- EXERCISE INPUT -
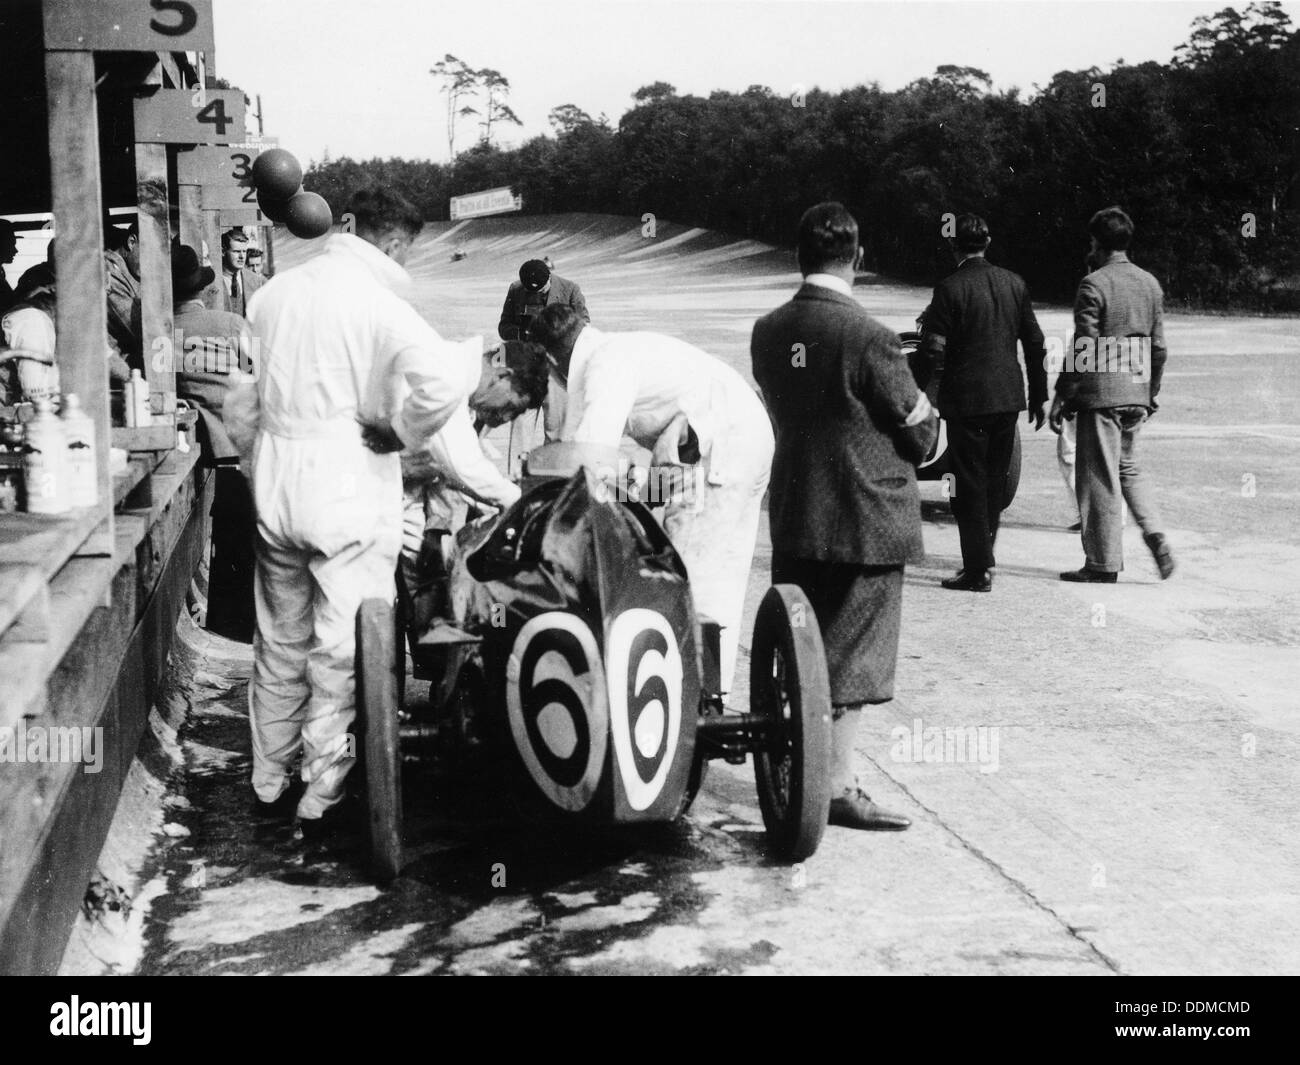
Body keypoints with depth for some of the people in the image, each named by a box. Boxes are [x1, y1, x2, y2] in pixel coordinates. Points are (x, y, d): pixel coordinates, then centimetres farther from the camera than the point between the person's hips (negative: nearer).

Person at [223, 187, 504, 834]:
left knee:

==

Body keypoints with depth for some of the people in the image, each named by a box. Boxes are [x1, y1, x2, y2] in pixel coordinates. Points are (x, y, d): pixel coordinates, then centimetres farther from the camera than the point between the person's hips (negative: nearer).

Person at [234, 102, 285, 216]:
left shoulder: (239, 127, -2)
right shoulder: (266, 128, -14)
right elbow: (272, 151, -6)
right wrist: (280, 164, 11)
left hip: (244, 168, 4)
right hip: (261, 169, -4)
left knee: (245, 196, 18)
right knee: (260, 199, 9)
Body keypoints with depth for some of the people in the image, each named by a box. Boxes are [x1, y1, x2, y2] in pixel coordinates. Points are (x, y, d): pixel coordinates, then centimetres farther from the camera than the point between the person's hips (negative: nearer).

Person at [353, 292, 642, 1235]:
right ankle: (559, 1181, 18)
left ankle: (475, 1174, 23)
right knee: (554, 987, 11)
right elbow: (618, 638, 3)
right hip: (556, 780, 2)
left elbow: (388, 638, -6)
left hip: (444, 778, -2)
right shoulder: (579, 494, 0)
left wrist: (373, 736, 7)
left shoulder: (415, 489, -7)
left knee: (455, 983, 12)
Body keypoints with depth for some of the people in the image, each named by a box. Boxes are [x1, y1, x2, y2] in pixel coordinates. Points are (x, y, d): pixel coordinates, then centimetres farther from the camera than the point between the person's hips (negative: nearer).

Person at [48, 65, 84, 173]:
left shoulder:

==

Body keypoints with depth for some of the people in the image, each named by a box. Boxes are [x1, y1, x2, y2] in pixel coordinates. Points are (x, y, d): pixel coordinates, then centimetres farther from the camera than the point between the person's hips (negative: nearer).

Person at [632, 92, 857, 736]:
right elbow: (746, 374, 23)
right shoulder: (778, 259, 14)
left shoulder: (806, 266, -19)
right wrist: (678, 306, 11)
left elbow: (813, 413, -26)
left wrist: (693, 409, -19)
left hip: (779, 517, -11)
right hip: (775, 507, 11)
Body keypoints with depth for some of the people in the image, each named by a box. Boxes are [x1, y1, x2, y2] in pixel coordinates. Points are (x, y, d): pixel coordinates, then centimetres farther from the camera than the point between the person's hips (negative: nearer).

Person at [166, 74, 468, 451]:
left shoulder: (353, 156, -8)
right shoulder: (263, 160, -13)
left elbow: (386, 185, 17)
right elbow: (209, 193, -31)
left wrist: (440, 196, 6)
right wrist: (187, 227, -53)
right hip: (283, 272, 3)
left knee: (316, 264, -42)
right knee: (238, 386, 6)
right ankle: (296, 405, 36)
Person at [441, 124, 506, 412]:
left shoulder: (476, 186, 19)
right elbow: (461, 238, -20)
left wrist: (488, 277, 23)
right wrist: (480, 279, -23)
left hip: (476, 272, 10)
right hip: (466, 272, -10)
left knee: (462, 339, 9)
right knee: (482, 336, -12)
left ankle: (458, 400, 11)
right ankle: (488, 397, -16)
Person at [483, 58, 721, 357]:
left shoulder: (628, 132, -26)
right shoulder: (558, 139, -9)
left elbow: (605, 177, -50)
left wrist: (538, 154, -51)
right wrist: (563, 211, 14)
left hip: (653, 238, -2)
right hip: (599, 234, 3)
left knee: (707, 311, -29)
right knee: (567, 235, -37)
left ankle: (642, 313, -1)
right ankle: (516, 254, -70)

- YOUR TASK -
Go through the data above and find the lines with the word "ankle". Copy each of those lines.

- RESULT OF THE TASK -
right ankle: (559, 1181, 18)
left ankle: (475, 1174, 23)
right ankle: (296, 405, 36)
left ankle: (458, 400, 11)
right ankle: (488, 397, -16)
left ankle: (642, 313, -1)
right ankle: (516, 254, -70)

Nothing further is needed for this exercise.